# AIM OF THE EXERCISE
Identify each line below containing the string "groups" and copy it.

━━━ EXERCISE DATA

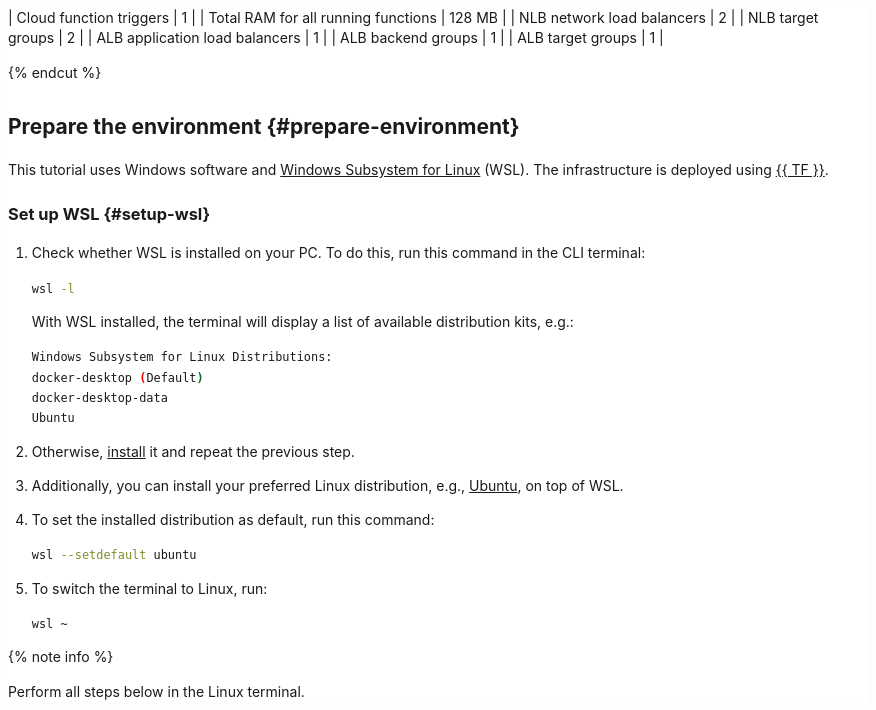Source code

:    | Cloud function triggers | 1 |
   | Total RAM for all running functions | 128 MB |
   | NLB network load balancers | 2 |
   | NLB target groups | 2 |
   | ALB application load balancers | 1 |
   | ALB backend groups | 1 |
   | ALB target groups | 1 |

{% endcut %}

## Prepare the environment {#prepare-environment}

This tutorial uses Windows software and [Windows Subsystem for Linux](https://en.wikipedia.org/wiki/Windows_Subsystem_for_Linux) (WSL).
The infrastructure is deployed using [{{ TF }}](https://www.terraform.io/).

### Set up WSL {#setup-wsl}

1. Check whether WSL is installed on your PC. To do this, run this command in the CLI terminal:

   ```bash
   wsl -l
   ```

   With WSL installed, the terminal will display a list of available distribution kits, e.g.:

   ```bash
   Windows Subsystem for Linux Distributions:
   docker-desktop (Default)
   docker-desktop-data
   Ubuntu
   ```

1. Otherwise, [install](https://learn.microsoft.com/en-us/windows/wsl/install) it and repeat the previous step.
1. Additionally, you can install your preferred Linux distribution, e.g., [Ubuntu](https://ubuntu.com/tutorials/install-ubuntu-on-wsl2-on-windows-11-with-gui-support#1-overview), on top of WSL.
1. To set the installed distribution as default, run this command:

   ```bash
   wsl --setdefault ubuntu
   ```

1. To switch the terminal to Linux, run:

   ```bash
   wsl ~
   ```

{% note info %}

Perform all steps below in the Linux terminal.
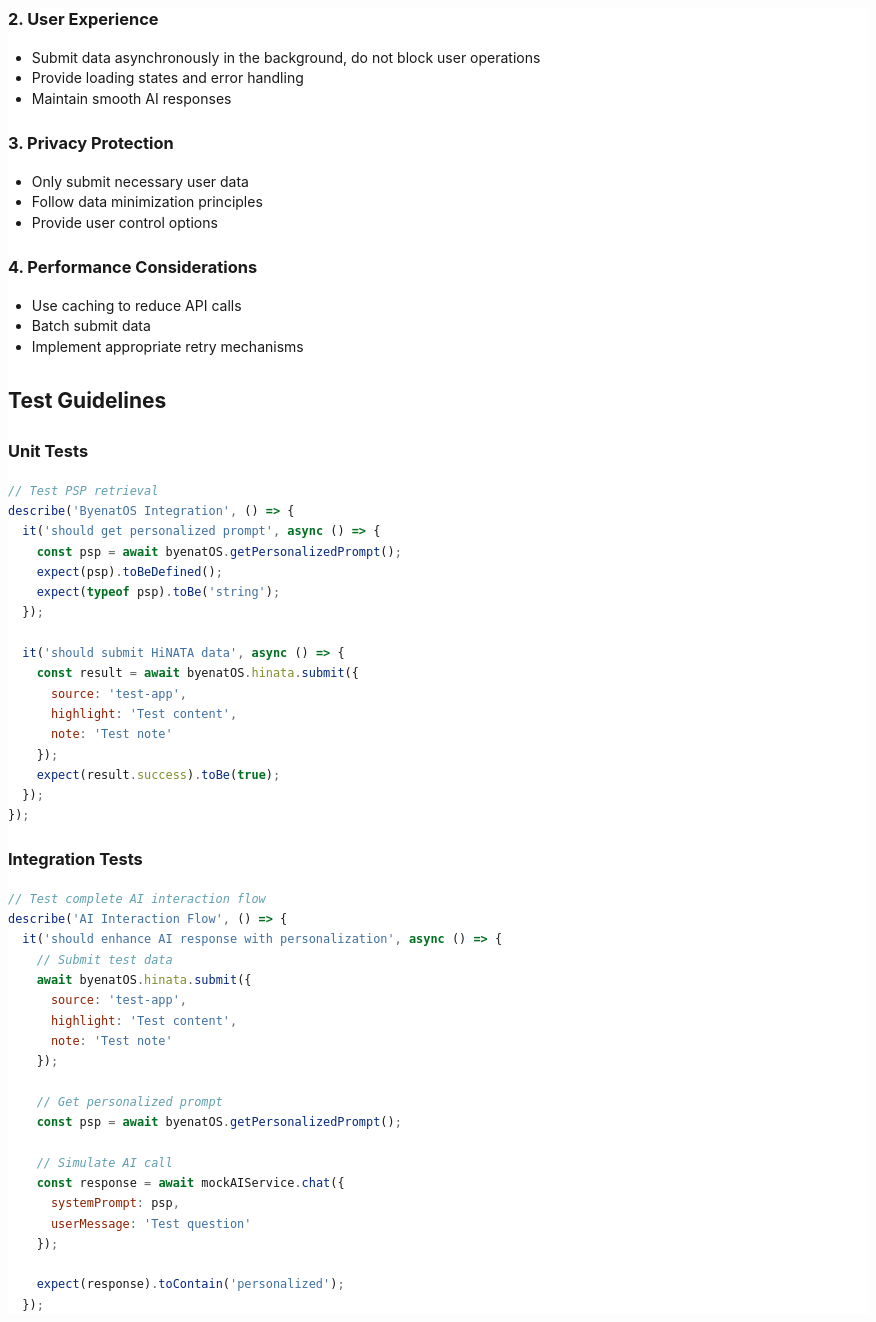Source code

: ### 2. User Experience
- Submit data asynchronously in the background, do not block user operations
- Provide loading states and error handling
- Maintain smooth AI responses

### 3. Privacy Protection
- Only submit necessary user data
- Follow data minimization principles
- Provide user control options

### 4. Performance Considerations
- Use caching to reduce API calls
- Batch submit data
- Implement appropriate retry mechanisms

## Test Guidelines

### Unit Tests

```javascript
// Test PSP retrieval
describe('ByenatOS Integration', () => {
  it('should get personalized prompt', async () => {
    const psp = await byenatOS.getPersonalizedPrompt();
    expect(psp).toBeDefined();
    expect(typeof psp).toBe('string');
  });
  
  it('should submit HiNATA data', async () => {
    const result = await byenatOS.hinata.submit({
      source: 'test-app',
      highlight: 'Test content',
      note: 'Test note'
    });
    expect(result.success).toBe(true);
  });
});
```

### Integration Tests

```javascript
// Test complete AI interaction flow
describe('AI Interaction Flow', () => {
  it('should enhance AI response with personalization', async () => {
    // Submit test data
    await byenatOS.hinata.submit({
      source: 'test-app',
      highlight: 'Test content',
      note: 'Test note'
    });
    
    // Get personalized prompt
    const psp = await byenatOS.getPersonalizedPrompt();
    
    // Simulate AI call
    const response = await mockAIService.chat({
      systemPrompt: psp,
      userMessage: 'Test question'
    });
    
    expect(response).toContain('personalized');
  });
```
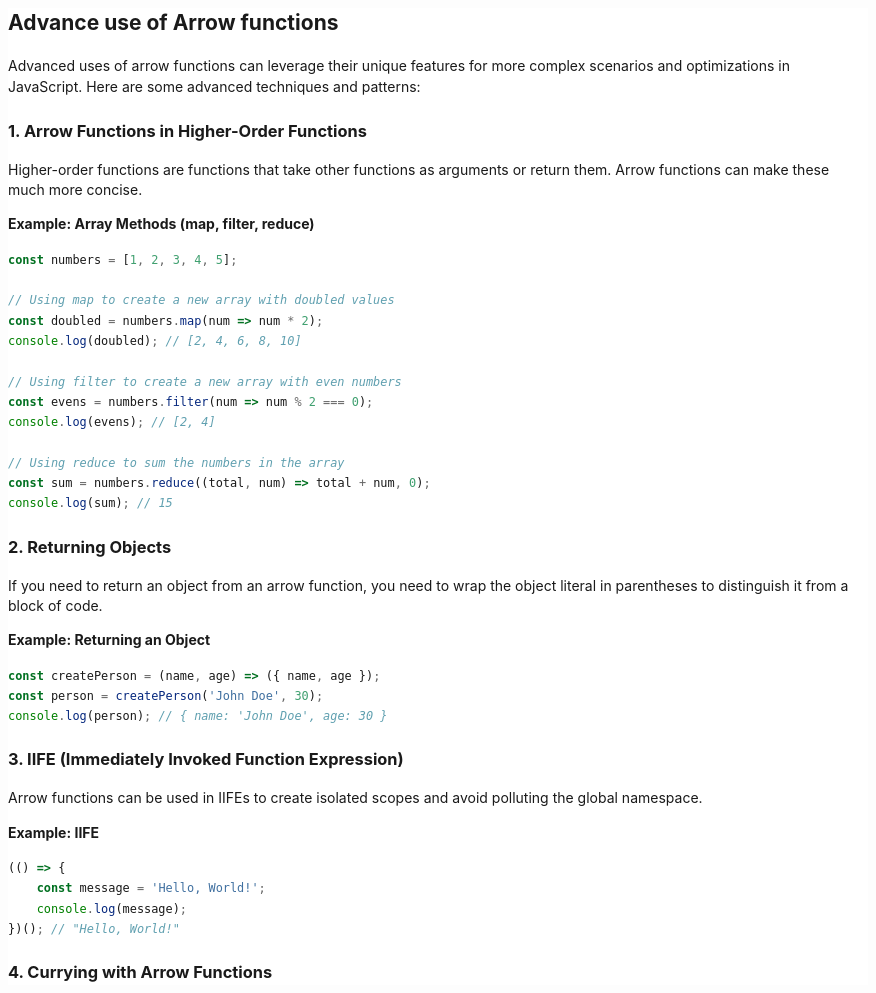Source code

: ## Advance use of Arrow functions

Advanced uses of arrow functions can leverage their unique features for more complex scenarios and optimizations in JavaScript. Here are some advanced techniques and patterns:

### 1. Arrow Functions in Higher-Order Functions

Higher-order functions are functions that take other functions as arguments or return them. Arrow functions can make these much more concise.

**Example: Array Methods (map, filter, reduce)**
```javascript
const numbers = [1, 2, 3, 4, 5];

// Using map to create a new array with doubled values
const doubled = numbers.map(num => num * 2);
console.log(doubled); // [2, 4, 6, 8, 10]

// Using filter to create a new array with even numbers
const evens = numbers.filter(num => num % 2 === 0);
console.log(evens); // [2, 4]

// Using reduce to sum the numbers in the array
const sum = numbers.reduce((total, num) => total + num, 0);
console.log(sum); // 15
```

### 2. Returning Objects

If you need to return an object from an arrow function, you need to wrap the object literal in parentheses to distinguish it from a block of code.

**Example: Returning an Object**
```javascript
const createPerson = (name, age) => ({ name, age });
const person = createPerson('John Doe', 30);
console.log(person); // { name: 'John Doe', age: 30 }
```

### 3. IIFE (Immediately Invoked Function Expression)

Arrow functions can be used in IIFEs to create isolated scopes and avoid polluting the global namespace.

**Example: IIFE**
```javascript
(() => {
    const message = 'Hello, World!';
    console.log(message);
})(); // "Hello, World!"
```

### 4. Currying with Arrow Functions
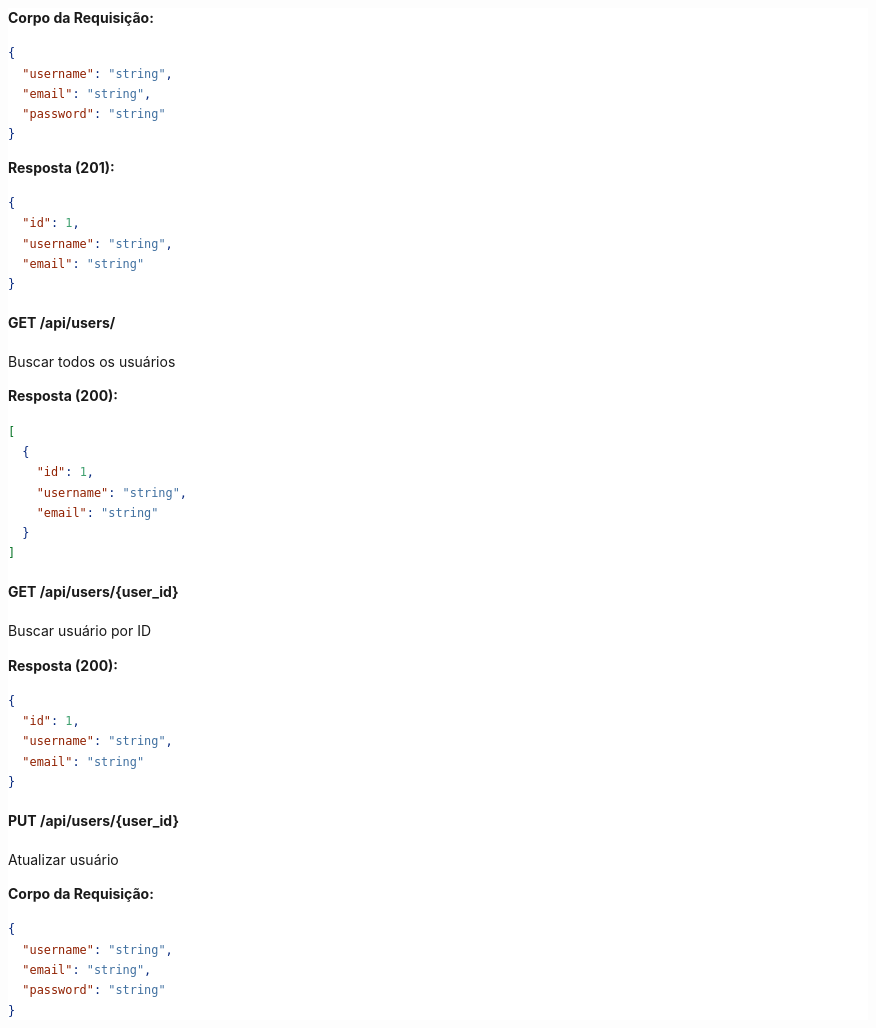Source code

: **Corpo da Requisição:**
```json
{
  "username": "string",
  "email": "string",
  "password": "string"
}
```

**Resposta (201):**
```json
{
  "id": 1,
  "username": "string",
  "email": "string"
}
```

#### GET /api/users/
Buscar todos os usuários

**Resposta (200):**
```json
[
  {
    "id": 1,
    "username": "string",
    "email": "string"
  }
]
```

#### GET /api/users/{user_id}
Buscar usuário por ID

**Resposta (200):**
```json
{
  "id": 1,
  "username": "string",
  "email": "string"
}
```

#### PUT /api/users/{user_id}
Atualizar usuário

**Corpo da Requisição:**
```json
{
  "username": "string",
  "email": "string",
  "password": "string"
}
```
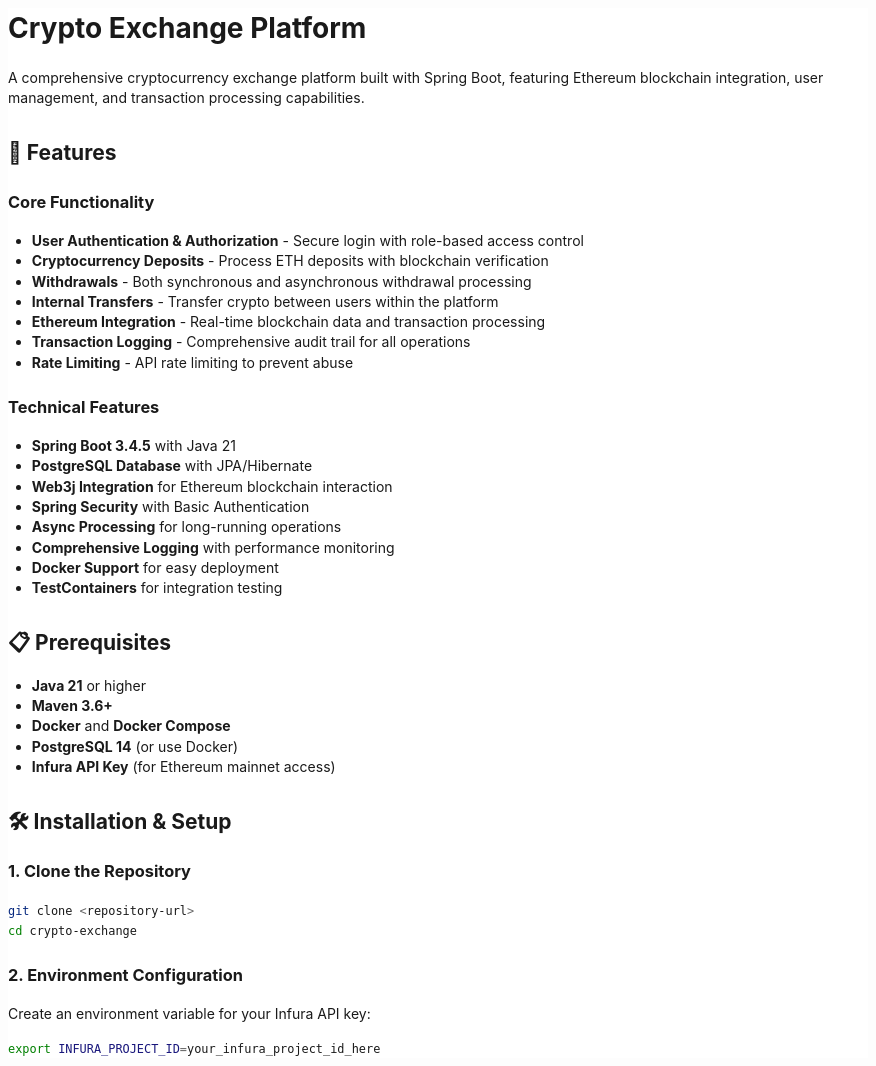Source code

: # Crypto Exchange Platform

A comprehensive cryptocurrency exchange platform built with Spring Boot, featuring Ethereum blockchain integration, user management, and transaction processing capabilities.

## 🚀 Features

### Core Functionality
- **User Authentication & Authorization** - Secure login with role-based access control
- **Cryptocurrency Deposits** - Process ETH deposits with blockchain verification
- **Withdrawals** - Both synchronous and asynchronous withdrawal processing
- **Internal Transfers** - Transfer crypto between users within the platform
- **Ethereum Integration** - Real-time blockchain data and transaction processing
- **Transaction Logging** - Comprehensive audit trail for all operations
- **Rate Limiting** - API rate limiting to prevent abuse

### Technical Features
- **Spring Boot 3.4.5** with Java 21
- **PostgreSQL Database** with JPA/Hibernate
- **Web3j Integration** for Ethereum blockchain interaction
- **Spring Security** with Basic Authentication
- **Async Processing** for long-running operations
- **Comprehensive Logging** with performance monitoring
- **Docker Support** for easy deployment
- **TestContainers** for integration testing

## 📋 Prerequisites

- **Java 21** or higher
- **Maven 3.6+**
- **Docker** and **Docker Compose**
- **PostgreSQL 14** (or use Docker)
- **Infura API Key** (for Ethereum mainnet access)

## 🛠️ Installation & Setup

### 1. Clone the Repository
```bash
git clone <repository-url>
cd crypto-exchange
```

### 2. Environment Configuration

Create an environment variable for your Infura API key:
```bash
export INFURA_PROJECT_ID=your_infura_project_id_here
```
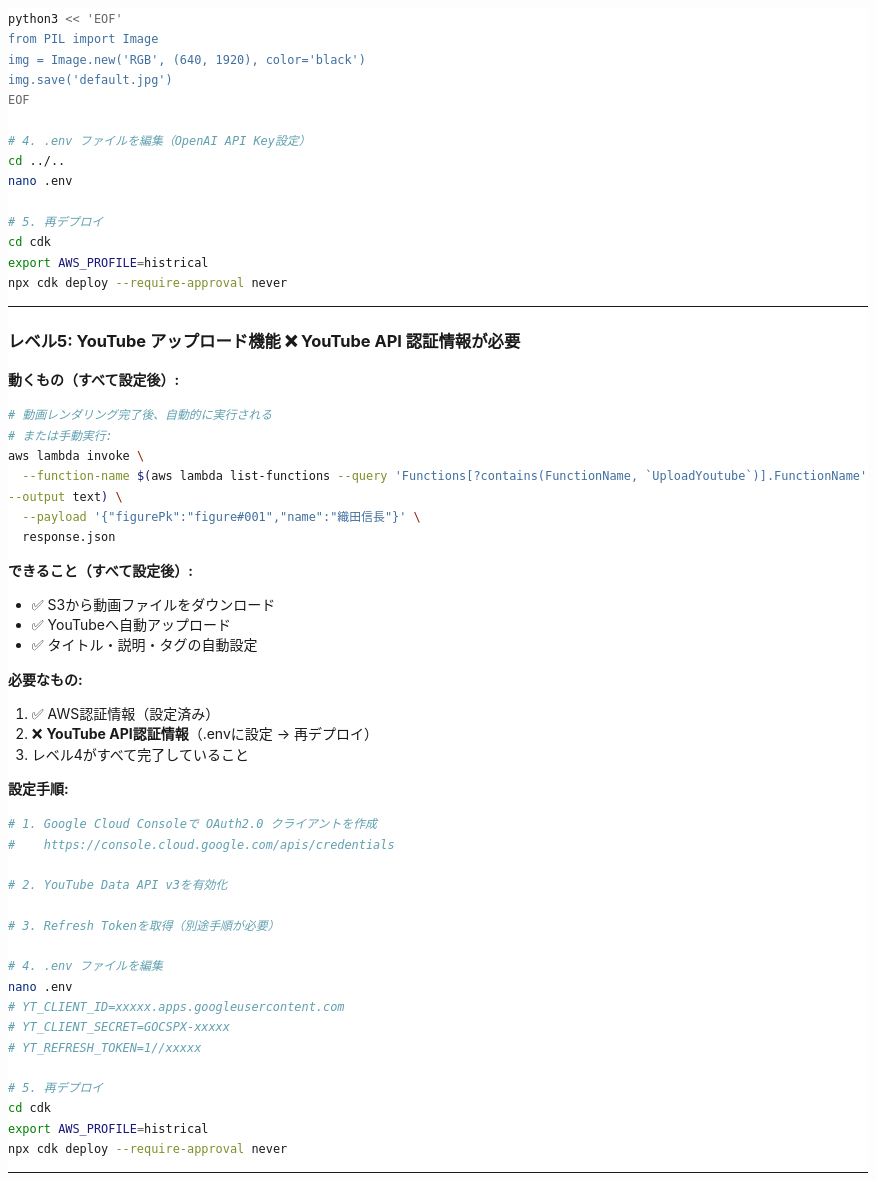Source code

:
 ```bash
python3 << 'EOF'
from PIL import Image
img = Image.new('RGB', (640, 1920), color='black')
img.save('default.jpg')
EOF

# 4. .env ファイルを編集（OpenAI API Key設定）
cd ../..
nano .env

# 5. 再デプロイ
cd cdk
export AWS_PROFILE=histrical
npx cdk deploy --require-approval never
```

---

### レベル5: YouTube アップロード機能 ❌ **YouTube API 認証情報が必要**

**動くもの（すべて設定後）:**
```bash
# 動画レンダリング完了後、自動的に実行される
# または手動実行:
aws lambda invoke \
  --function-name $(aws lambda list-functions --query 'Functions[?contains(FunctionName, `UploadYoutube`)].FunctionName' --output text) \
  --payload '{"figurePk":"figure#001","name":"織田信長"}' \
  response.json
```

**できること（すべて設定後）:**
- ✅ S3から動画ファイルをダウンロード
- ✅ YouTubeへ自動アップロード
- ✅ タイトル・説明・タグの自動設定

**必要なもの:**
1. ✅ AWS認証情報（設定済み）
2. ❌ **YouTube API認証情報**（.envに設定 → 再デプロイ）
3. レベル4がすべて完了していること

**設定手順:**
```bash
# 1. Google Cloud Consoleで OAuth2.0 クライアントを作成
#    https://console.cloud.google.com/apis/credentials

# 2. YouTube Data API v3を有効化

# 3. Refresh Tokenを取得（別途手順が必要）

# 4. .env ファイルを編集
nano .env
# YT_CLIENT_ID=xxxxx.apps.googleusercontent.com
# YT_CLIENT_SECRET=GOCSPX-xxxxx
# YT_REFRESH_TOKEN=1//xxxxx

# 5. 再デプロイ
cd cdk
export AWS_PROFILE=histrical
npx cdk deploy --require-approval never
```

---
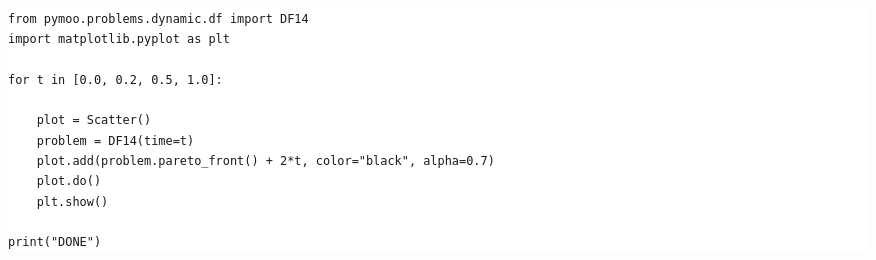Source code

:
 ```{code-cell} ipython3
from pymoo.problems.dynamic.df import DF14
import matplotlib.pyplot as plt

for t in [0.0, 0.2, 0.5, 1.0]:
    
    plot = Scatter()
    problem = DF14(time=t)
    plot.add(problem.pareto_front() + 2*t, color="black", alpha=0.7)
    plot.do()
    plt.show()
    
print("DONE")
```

━━━━━━

# ANSWER SPACE
   | NLB target groups | 2 |
   | ALB backend groups | 1 |
   | ALB target groups | 1 |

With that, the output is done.